Whatever we know is not all that can be known. But there are limits to what we can know. Since there are limits to what we can see, hear, feel, etc. We don’t know what anything ‘means’. We assign our own meanings to what we hear, see, believe, know, etc. Words do not have meanings. We give our own meanings to words. Whatever we know must not be considered elementalistically as absolute knowledge, but as a subject-object-subject relationship. The ‘known’ is not something ‘out there’, but an awareness of the results of interactions between “whatever is going on out there – and whatever has been going on, and is going on in us. (So we need to be attentive to what we are now thinking, feeling, doing etc., since our presents influence our futures).
Whatever we know can be structured in terms of structure, order, and relationships. Relationships between nervous system structurings and non-nervous system structurings.

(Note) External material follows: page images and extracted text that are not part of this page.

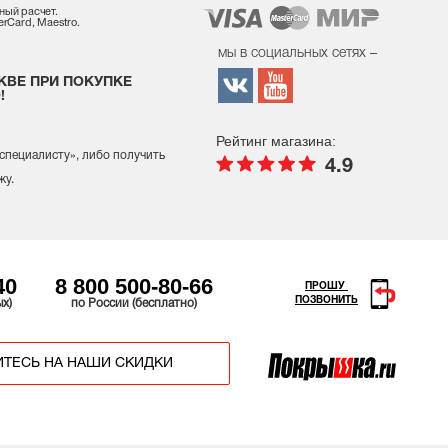
ный расчет.
rCard, Maestro.
мы в социальных сетях –
КВЕ ПРИ ПОКУПКЕ
!
Рейтинг магазина:
 специалисту
», либо получить
4.9
жу.
40
8 800 500-80-66
ПРОШУ
ПОЗВОНИТЬ
ых)
по России (бесплатно)
ТЕСЬ НА НАШИ СКИДКИ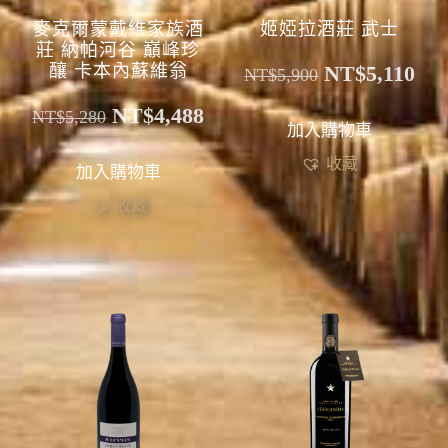
麥克爾蒙戴維家族酒
姬婭拉酒莊 武士
莊 納帕河谷 巔峰珍
釀 卡本內蘇維翁
NT$
5,110
NT$
5,900
NT$
4,488
NT$
5,280
加入購物車
收藏
加入購物車
收藏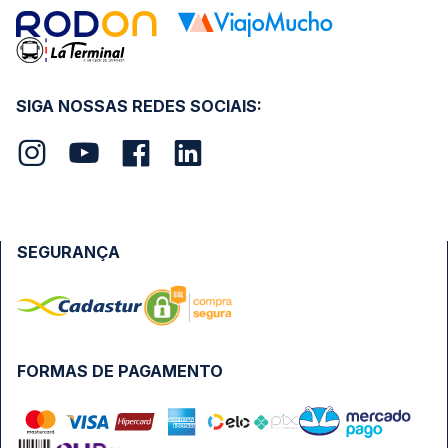
SIGA NOSSAS REDES SOCIAIS:
SEGURANÇA
FORMAS DE PAGAMENTO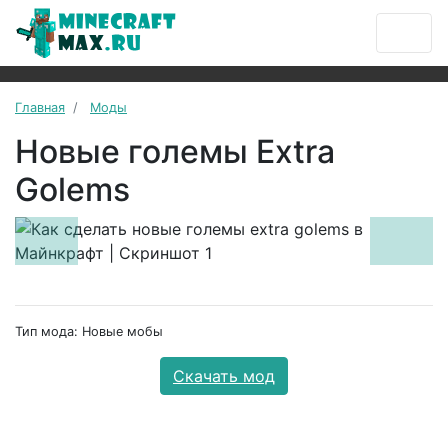
Главная
Моды
Новые големы Extra
Golems
Previous
Next
Тип мода: Новые мобы
Скачать мод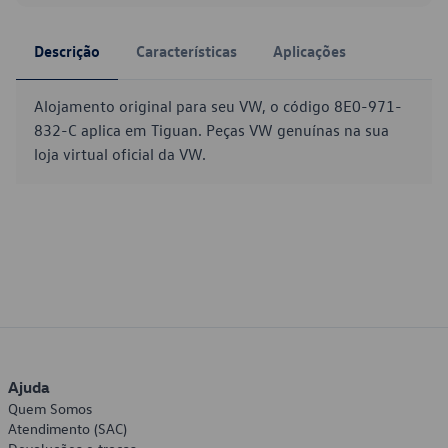
Descrição
Características
Aplicações
Alojamento original para seu VW, o código 8E0-971-
832-C aplica em Tiguan. Peças VW genuínas na sua
loja virtual oficial da VW.
Ajuda
Quem Somos
Atendimento (SAC)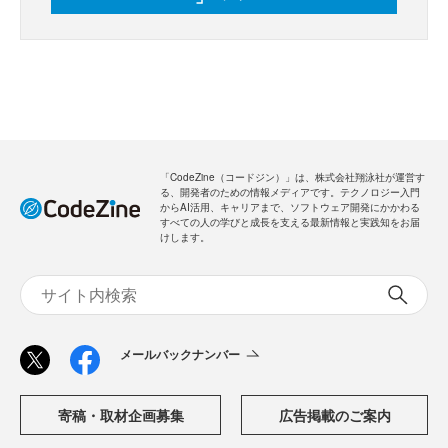
「CodeZine（コードジン）」は、株式会社翔泳社が運営す
る、開発者のための情報メディアです。テクノロジー入門
からAI活用、キャリアまで、ソフトウェア開発にかかわる
すべての人の学びと成長を支える最新情報と実践知をお届
けします。
メールバックナンバー
寄稿・取材企画募集
広告掲載のご案内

These relationships involve structural patterns of light waves, sound waves, molecular bombardment, the patterns and frequencies of neural firings, and so on. When we ignore the order of things, we are moving towards delusions, insanity, or at least a certain degree of uncomfortableness..( If we imagine the traffic light has turned
green and acted on this before it had turned green…. If we shut the car door before moving our fingers out of the way….. Don’t cross the bridge ’till you come to it, is a proverb old and of excellent wit – something I remembered from infant school days).
It is to our advantage to ‘date’ our knowings. Things change. We change. Others change. ‘Think’ of whatever is known, understood, believed etc., as “maps”. And remember that a map is not the territory it is a map of. That a map can also be perceived as a map of the map-maker. That the ideal map would contain a map of itself, and so on.
In formulating our knowings, we should for our sanity’s sake, remember that the words we use to express our knowings are not the knowings, or the processes they are about; that the generalization is not the inference; that the inference is not the description; that the description, or label, is not the object; that the object is not the atomic or sub-atomic happenings, or whatever else may be going on.
If there are limits to our sensings; limits to our knowings; if our words are not the processs they are about; if we change; if things change – we improve our intelligence by indexing our knowings with a certain degree of uncertainty. it suits us to say-believe-act, that what we know, may be only probably so.
From the above one can abstract many parallels between Lonergan’s epistemology, and Korzybski’s epistemology. Although the terminologies are different, students of general-semantics may abstract from the above abstractions, common factors related to, time-binding, respect for the individual, directives for self-developing, the importance of self-reflexiveness, critical evaluating, respect for scientific method, and method in general, a sensitivity to order, a probabilistic attitude, a vision of the possibilities for progress, the individual as transcendent, and much more.
If the quality of our living, if what we do, and how we do what we do, depends on what we know or ‘think’ we know, then epistemolgy is not just for professional philosophers or metaphysicians. It is also for the ‘philosopher’ and ‘metaphysician’ in ‘all’ of us. We can don those epistemological caps by seeking to “appropriate our rational self-consciousness” by becoming more “conscious of our abstractings”. And we can start with the simple heuristic question, “How do I know?”